Alegando usar a violência para atrair a atenção do mundo para o genocídio em Mianmar, porém, Stallone exibe a mesma ingenuidade política que o levou a cometer o ridículo Rocky IV (o pior daquela série), que já nasceu anacrônico em seu atrasado discurso sobre os males da Guerra Fria. Assim, sua decisão de retratar bebês sendo atirados ao fogo, crianças morrendo sob o golpe de baionetas e dezenas de adultos sendo despedaçados por tiros, facadas e explosões acaba tendo efeito contrário, anestesiando o espectador em função de seus excessos. Além disso, se a utilização de pavorosas imagens de arquivo já seria algo de gosto duvidoso em um documentário, seu emprego como introdução de um filme de ação é moralmente imperdoável, representando um tropeço ético que ilustra a falta de bom senso de Stallone como co-roteirista (ao lado de Art Monterastelli) e, principalmente, diretor.
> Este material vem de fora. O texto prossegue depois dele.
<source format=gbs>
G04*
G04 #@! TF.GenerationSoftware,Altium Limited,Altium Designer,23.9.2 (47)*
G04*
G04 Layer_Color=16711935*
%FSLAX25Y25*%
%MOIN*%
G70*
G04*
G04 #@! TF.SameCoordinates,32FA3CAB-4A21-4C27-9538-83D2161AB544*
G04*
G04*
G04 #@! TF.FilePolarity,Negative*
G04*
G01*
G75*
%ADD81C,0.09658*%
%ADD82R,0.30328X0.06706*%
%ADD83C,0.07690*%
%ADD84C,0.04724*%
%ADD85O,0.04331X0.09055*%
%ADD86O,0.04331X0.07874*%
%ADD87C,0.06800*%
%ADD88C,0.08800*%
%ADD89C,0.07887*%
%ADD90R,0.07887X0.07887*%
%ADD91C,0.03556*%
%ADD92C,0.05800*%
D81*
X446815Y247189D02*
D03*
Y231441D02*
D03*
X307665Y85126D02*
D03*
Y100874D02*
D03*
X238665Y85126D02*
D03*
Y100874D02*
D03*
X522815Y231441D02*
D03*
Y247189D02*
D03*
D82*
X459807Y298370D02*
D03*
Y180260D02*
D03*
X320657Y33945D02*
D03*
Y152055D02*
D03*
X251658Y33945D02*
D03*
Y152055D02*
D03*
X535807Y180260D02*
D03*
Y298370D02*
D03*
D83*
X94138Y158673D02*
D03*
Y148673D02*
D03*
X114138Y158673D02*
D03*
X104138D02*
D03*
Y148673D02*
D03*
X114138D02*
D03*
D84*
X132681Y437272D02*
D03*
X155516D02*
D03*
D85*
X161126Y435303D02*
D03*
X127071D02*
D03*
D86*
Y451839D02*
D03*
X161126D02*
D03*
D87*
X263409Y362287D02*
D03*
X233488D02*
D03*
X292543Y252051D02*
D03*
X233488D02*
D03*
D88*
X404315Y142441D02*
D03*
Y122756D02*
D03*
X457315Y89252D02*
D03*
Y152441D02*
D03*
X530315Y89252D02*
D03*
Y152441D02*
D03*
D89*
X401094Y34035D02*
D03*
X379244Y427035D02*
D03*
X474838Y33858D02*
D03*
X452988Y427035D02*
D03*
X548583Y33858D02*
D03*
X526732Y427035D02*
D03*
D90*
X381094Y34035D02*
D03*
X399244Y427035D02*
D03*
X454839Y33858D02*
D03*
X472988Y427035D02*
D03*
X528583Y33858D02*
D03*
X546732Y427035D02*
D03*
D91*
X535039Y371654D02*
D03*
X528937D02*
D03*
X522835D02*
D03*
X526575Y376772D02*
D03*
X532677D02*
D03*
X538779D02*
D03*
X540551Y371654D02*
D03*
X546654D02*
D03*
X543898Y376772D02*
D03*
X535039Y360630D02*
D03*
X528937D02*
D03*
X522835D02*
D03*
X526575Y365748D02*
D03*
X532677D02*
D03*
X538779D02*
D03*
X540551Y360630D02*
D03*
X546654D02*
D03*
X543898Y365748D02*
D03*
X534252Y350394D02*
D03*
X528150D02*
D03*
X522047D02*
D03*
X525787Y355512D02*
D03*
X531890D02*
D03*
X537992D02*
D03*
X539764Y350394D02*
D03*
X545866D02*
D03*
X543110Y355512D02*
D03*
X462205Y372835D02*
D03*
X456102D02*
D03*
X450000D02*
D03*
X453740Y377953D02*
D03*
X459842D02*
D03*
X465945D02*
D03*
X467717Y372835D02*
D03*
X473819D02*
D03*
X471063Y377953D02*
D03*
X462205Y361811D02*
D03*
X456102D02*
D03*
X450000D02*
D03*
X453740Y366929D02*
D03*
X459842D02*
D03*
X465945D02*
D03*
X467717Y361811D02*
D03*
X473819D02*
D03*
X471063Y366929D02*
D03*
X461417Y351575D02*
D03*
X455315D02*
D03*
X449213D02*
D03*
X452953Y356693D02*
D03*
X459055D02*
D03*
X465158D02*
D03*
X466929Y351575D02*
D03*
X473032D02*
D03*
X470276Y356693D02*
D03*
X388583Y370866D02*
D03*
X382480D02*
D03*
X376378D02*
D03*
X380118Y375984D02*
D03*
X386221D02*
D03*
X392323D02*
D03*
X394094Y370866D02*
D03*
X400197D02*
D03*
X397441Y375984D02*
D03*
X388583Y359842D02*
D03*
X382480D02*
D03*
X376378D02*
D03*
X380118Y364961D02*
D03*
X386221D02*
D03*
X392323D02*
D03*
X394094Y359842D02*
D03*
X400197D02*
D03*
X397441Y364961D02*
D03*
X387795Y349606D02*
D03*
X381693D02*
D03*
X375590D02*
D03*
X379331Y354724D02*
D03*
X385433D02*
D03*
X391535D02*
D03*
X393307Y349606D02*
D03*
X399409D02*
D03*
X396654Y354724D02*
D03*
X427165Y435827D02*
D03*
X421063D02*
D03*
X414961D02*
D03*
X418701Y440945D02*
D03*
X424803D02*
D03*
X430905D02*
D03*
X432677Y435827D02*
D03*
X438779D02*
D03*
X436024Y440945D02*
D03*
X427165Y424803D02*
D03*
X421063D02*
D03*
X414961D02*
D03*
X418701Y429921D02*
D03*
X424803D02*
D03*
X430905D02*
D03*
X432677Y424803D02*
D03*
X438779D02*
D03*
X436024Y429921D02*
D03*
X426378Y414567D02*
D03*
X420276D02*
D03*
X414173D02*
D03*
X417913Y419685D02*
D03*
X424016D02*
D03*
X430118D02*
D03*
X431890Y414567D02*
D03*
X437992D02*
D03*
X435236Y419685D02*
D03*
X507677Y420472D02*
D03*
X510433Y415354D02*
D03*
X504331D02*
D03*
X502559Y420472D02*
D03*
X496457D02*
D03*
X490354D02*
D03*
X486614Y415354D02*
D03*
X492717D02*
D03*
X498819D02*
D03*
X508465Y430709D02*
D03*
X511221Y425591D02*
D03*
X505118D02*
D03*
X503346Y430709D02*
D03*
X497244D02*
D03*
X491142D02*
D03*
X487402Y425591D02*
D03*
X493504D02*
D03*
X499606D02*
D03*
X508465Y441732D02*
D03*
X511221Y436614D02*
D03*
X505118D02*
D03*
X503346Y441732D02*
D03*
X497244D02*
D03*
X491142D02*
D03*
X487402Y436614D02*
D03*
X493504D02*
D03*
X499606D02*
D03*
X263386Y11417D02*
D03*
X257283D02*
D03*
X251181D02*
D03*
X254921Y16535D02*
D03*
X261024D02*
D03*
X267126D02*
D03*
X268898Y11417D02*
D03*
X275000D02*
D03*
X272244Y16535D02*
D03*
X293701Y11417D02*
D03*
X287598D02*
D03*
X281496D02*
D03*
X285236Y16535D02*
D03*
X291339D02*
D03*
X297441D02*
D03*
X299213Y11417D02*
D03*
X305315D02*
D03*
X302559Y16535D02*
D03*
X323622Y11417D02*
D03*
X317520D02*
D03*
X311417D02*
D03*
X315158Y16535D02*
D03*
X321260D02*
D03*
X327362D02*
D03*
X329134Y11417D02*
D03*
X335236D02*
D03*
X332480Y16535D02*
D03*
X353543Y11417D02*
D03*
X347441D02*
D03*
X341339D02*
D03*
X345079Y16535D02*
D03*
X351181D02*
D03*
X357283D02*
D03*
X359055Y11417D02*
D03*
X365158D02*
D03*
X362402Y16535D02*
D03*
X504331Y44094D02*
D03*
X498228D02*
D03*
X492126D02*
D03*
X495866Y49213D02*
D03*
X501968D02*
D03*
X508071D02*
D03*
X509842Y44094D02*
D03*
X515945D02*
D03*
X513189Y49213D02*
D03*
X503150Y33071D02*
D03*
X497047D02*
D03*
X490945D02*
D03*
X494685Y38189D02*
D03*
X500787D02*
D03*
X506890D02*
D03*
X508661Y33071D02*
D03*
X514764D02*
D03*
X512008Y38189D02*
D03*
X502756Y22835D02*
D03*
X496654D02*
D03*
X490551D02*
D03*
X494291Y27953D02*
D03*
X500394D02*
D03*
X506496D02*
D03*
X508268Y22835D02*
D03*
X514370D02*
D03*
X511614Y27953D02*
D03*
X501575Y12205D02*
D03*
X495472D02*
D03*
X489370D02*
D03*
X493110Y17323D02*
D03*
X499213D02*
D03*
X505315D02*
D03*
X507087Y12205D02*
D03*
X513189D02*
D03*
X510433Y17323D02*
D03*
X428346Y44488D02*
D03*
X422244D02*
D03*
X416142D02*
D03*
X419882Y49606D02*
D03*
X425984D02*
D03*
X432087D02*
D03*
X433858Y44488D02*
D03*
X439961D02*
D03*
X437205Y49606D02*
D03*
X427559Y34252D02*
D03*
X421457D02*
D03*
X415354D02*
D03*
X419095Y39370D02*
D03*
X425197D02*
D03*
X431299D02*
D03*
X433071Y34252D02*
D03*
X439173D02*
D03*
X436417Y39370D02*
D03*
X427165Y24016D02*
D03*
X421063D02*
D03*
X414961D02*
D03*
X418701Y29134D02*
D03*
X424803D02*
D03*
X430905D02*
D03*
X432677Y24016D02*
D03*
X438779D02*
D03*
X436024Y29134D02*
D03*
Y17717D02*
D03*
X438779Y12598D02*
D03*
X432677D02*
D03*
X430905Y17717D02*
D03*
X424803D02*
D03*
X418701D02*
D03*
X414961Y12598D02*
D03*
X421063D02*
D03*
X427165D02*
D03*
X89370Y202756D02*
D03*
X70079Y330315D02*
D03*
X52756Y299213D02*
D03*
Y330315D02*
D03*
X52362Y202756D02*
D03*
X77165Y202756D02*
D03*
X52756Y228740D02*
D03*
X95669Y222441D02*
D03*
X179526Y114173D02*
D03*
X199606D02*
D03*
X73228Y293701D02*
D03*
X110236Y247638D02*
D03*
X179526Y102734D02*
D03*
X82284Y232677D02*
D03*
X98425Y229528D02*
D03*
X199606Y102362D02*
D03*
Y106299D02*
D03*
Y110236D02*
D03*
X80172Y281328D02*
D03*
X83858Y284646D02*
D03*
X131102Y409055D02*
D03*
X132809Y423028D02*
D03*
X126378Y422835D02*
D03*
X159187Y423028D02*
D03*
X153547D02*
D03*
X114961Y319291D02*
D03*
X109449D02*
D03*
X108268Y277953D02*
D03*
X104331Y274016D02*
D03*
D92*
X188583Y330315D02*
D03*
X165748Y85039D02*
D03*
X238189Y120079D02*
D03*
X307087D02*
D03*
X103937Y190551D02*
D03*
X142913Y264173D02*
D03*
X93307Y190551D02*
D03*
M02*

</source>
Da mesma forma, o recurso maniqueísta de dar um rosto à crueldade das milícias de Mianmar acaba por anular qualquer tentativa de tornar o filme politicamente relevante, já que, indiretamente, atribui a barbárie a aberrações individuais em vez de salientar o fato de que o próprio contexto histórico no qual o país se encontra acaba se encarregando de criar novos e cada vez mais brutalizados monstros. (Como se não bastasse, Stallone apresenta as preferências homossexuais do vilão como uma espécie de confirmação final de sua canalhice, o que é lamentável, para dizer o mínimo.)
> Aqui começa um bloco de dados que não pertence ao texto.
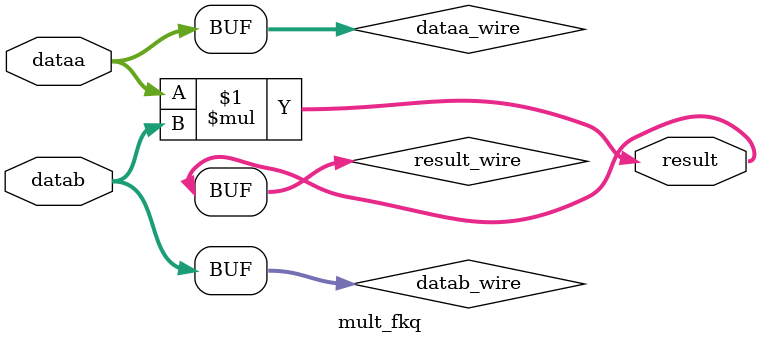
<source format=v>






//synthesis_resources = 
//synopsys translate_off
`timescale 1 ps / 1 ps
//synopsys translate_on
module  mult_fkq
	( 
	dataa,
	datab,
	result) /* synthesis synthesis_clearbox=1 */;
	input   [14:0]  dataa;
	input   [14:0]  datab;
	output   [29:0]  result;

	wire signed	[14:0]    dataa_wire;
	wire signed	[14:0]    datab_wire;
	wire signed	[29:0]    result_wire;



	assign dataa_wire = dataa;
	assign datab_wire = datab;
	assign result_wire = dataa_wire * datab_wire;
	assign result = ({result_wire[29:0]});

endmodule //mult_fkq
//VALID FILE

</source>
Curto e sangrento (sem os créditos finais, a projeção dura apenas 76 minutos), Rambo IV não traz o menor indício da competência demonstrada por seu astro na condução de seu trabalho anterior, Rocky Balboa: a própria decupagem da cena que se passa no barco do protagonista, quando este conduz os missionários, revela uma incompetência surpreendente, já que Sarah e seu arrogante companheiro Michael (Schulze, vivendo o tipo antipático no qual é especialista) conversam como se estivessem distantes de Rambo quando, na realidade, este se encontra a centímetros de distância. Por outro lado, a montagem se revela ágil sem se torna incompreensível, conferindo dinamismo e energia às seqüências de ação. E eu estaria mentindo se dissesse que não senti um arrepio na espinha ao escutar o velho e melancólico tema musical concebido por Jerry Goldsmith há 26 anos.
Mas nada disso justifica a moral corrompida exibida pelo longa, que parece advogar sem qualquer embaraço o uso da violência como maneira de resolver questões complexas como a situação caótica em Mianmar – e se um dos missionários inicialmente prega que tirar uma vida nunca é justificável, o filme demonstra um prazer quase bárbaro ao retratar o sujeito finalmente em “ação” (em outras palavras: matando um dos anônimos soldados inimigos). Ainda assim, o auge da estupidez de Rambo IV é representado pelo momento inacreditável em que o personagem-título detona uma bomba atômica em solo asiático, despertando incômodos (olha o eufemismo) ecos de Hiroshima e Nagasaki.
Já manifestei minha admiração por Stallone como ator em diversas ocasiões – e expressei meu carinho pela série Rocky ao escrever sobre seu mais recente (e tocante) capítulo. Porém, quando comemorei seu retorno à boa forma artística, não imaginei que empregaria sua recém-reconquistada influência para realizar algo tão abominável quanto este Rambo IV. E espero sinceramente que ele não forneça novos motivos para que eu passe a desejar sua queda definitiva na obscuridade.